Quantum Spectrum in Algebraic Geometry I

Speaker: Maxim Kontsevich
Affiliation: IHES and University of Miami
01/27/20

The name ‘Quantum Spectrum’ in the title refers (for a compact symplectic manifold) to the spectrum of the operator of quantum multiplication by the first Chern class of the tangent bundle, considered as a multi-valued function on the Frobenius manifold encoding genus=0 Gromov-Witten invariants.

In the algebraic case, for complex projective varieties, one of the greatest not yet understood mysteries known from early days of mirror symmetry, is a conjectural relation (by S.Barannikov, B.Dubrovin and myself) between the quantum spectrum and semi-orthogonal decompositions of the derived category of coherent sheaves. We are very far from even approaching this problem in complete generality, beyond particular explicit examples.

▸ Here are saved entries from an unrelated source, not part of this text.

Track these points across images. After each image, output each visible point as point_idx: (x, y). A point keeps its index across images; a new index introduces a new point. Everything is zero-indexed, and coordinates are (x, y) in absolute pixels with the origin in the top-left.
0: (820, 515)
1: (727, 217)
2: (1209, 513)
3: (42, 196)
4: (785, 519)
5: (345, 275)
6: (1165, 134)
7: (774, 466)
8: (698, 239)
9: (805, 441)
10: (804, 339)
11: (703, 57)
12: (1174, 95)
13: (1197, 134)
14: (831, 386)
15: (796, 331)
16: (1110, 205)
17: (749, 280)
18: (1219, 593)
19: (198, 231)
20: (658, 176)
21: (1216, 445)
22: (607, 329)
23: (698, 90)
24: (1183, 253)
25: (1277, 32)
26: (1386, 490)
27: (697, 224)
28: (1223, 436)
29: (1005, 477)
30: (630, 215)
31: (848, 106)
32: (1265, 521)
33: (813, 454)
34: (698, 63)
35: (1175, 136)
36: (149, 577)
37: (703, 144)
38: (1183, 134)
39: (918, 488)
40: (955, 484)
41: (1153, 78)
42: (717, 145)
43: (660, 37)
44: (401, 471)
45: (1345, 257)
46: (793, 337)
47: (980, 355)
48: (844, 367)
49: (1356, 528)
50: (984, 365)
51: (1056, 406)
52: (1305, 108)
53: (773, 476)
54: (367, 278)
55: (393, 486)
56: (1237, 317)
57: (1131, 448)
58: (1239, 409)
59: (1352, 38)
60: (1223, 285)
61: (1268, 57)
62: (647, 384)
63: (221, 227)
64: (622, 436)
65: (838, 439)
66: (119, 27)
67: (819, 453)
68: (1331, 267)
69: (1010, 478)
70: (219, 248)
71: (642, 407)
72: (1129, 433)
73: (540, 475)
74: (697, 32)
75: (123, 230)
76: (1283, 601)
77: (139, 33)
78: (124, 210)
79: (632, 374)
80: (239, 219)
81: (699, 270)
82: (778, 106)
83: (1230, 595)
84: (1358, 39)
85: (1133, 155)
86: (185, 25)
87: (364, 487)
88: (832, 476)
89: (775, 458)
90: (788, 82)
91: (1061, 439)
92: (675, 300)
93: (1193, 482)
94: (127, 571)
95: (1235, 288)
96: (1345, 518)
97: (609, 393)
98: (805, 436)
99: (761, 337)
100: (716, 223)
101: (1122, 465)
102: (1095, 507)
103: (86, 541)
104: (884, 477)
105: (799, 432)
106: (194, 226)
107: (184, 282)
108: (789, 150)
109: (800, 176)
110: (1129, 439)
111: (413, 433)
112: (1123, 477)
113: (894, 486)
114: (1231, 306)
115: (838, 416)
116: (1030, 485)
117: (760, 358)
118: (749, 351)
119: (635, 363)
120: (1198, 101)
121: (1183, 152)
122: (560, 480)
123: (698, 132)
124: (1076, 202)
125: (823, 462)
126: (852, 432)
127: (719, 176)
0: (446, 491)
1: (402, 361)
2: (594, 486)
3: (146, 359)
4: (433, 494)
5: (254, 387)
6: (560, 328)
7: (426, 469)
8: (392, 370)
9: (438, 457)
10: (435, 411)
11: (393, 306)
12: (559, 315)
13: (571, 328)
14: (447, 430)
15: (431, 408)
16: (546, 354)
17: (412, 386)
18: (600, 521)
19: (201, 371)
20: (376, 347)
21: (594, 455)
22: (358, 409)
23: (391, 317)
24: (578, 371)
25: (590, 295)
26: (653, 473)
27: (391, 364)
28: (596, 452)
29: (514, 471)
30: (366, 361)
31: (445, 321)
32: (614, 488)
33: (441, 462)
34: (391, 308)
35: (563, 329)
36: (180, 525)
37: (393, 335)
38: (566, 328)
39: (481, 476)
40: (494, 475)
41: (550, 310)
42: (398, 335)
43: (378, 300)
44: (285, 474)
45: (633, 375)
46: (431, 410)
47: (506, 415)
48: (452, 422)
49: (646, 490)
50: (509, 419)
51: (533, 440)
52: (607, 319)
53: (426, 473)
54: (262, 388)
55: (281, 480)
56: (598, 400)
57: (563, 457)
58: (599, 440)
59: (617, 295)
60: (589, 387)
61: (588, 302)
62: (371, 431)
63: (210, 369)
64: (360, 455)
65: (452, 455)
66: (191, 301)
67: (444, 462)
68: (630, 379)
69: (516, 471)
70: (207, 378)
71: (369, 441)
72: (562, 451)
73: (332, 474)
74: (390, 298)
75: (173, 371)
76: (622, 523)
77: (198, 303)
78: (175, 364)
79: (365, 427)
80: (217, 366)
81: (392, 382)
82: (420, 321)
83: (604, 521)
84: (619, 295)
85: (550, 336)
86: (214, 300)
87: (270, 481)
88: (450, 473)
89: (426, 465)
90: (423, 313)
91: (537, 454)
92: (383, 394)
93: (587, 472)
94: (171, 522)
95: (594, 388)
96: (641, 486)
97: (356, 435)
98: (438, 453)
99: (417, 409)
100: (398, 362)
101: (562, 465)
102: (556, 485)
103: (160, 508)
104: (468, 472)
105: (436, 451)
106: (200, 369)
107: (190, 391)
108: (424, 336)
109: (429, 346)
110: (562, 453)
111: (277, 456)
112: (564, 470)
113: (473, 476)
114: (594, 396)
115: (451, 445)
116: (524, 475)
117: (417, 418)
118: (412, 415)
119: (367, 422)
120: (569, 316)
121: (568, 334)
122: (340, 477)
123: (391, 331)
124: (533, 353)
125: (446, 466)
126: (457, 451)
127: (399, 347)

The main goal of the lectures is the formulation of quantum blow-up formula which seems to be totally within reach, leading to numerous consequences in the mainstream algebraic geometry.

One application is the construction of a new very strong birational invariant (also for non-algebraically closed base fields). In particular, one can deduce non-rationality of a generic cubic 4-fold over complex numbers. Another application is a construction of a new exotic motivic measure. More speculatively, one can have a relation to Minimal Program, a categorification of intersection cohomology for varieties with canonical singularities, and an obstruction to the strong resolution of singularities in positive characteristic.